─── EXTRACT

Molecular Docking Study of Garcinia mangostana (Mangosteen) Compounds as SARS-CoV-2 Potential Inhibitors

Abstract

COVID-19 pandemic poses a challenge for researchers all over the world to find effective drugs. Previous studies had identified the role of Mpro, TMPRSS2, RdRp, and ACE2 which are useful as promising drug targets to inhibit SARS-CoV-2. This study aimed to identify the potential compounds derived from Garcinia mangostana (mangosteen) as potential SARS-CoV-2 inhibitors using a molecular docking study. A total of 6 compounds of mangosteen such as 8-desoxygartanin, α-mangostin, β-mangostin, Ƴ-mangostin, garcinon e, and gartanine were used in this study. N-acetylcysteine (NAC), nafamostat, remdesivir, and lopinavir were also used as comparative drugs. Compounds and comparative drugs were docked on Mpro, TMPRSS2, RdRP, and ACE2 using AutodocTools 1.5.6 and Autodock Vina. The visualization of molecular interactions was carried out by Discovery Studio v16. All compounds met the criteria as drugs based on Lipinski’s solubility test and were safe to use based on toxicity test with admetSAR. Docking results showed that all compounds had an affinity to all receptor targets. 8-Desoxygartanin showed strong molecular interactions compared to the comparative drugs with binding energies of -8.0, -9.6, - 7.8, and -8.6 kcal/mol for Mpro, TMPRSS2, RdRp, and ACE2, respectively. All compounds have the potential to be developed as potential inhibitors through inhibiting Mpro, TMPRSS2, RdRp, and ACE2. Therefore, in vitro and in vivo investigations are needed to bring these compounds to the clinical setting.

──────
─── AVAILABLE DATA

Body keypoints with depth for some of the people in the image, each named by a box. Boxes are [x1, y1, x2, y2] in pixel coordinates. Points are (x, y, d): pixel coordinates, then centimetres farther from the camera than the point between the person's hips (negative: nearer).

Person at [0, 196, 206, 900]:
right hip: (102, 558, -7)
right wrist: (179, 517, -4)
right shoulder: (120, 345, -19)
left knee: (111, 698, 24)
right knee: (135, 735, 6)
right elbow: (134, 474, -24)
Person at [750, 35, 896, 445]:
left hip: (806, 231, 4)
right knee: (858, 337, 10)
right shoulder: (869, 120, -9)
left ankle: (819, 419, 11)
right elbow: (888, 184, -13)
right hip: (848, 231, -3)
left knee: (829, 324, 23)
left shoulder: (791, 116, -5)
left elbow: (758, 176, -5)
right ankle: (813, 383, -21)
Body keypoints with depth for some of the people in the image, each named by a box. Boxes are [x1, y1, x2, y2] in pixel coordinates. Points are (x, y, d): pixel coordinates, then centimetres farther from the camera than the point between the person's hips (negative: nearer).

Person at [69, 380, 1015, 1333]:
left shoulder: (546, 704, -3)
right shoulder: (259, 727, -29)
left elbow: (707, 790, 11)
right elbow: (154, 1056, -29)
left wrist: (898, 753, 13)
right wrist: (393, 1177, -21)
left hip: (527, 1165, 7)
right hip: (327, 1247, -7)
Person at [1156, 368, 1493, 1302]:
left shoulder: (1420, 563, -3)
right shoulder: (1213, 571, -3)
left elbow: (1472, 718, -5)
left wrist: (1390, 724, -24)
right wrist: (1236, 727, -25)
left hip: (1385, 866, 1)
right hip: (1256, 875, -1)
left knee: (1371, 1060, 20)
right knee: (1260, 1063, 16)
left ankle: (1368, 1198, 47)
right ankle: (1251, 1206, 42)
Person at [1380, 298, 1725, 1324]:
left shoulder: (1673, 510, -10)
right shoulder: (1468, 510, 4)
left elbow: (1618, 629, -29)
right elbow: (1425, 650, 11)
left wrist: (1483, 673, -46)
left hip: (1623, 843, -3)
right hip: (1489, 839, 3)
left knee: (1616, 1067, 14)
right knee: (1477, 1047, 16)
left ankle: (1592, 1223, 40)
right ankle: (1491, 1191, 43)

──────

Answer these from the mangosteen abstract:
1. How many mangosteen compounds were used in the study?
2. Which program was used to visualize the molecular interactions?
3. What binding energy did 8-desoxygartanin show for TMPRSS2?
The listing comes from a separate source unrelated to the mangosteen abstract.

1. Six.
2. Discovery Studio v16.
3. -9.6 kcal/mol.